Le Fetiche Restaurant
38, rue Saint Saens
Angle Rue de la Paix
04 91 54 00 98
The most delicious bouillabaisse is served in this smart and charming restaurant overlooking a quaint harbour in the Vallon des Auffes. Take the Rue de Vallon west to the coast to enjoy. Finish with a stroll along the seaside looking out to the Chateau d'If.
140, Vallon des Auffes - 13007 MARSEILLE
Tél. 04 91 52 14 38 - Fax 04 91 52 14 16
This is an old fortress/prison set on the island of If a few kilometres from the main port of Marseille.
While the fortress has been on the island since the 16th century, its main claim to fame is as the place of imprisonment of the fictional inmate Edmond Dantès, the hero of Alexandre Dumas' The Count of Montecristo.
Only 20 minutes by boat from Quai des Belges in the old port of Marseille.
Hotel in Marseille right on the Old Port. Apparently a two-star hotel but there was nothing to indicate to us that it was in any way different to a three-star hotel. Seemingly for a few euro more you can get a room facing the port. Friendly and great location.
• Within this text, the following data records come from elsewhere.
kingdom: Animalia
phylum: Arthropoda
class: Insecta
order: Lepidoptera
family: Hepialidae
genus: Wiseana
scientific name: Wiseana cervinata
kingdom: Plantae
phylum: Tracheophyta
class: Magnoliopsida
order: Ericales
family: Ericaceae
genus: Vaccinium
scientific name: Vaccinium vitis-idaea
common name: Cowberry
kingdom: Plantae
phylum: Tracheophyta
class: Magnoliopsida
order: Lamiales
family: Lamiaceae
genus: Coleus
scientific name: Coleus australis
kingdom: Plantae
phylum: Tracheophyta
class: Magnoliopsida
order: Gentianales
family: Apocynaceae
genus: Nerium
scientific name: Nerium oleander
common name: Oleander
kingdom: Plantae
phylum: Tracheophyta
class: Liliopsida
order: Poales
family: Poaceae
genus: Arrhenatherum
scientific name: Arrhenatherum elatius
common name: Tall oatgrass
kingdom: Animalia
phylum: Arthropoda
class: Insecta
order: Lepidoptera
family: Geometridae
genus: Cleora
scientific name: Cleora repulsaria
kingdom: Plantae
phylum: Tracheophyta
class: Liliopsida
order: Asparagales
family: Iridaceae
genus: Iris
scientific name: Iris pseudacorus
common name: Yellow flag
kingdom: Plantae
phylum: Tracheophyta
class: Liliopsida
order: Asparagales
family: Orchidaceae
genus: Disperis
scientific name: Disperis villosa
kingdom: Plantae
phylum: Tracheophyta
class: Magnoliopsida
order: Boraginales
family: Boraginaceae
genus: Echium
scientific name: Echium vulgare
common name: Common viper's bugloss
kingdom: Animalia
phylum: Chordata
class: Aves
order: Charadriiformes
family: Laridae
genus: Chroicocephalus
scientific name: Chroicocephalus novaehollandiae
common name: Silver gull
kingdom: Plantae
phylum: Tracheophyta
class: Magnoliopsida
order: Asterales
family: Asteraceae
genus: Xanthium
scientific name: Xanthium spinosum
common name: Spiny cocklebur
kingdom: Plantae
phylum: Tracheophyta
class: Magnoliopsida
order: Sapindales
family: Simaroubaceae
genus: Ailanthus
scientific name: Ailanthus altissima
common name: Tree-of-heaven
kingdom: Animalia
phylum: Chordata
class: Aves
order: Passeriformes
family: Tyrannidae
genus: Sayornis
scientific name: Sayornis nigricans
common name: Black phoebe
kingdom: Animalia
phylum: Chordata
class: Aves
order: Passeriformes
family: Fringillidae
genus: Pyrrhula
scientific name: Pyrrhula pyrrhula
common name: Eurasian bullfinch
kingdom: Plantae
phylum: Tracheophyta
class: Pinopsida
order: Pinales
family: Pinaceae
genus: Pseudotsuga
Third-generation chocolate makers in Marseille. This family-run business produces chocolate made from unlikely ingredients such as onion and lavender, as well as pralines (well it is France!) and traditional barres Marseillaises (dark chocolate covered in fruit such as oranges).
A very small shop but apparently is world famous amongst chocolatiers. Well worth a visit. Black and white pictures of previous generations line the walls.
49 rue du Petit – Puits close to Rue du Panier.
You hear so much about Marseille being dangerous, probably a legacy of the French Connection movies.
We went there in May 2008 and it is not at all the dirty, dangerous city of the movies. We would say no more or less dangerous than many European cities.
Probably advisable to avoid the Belsunce area (south west of train station) at night.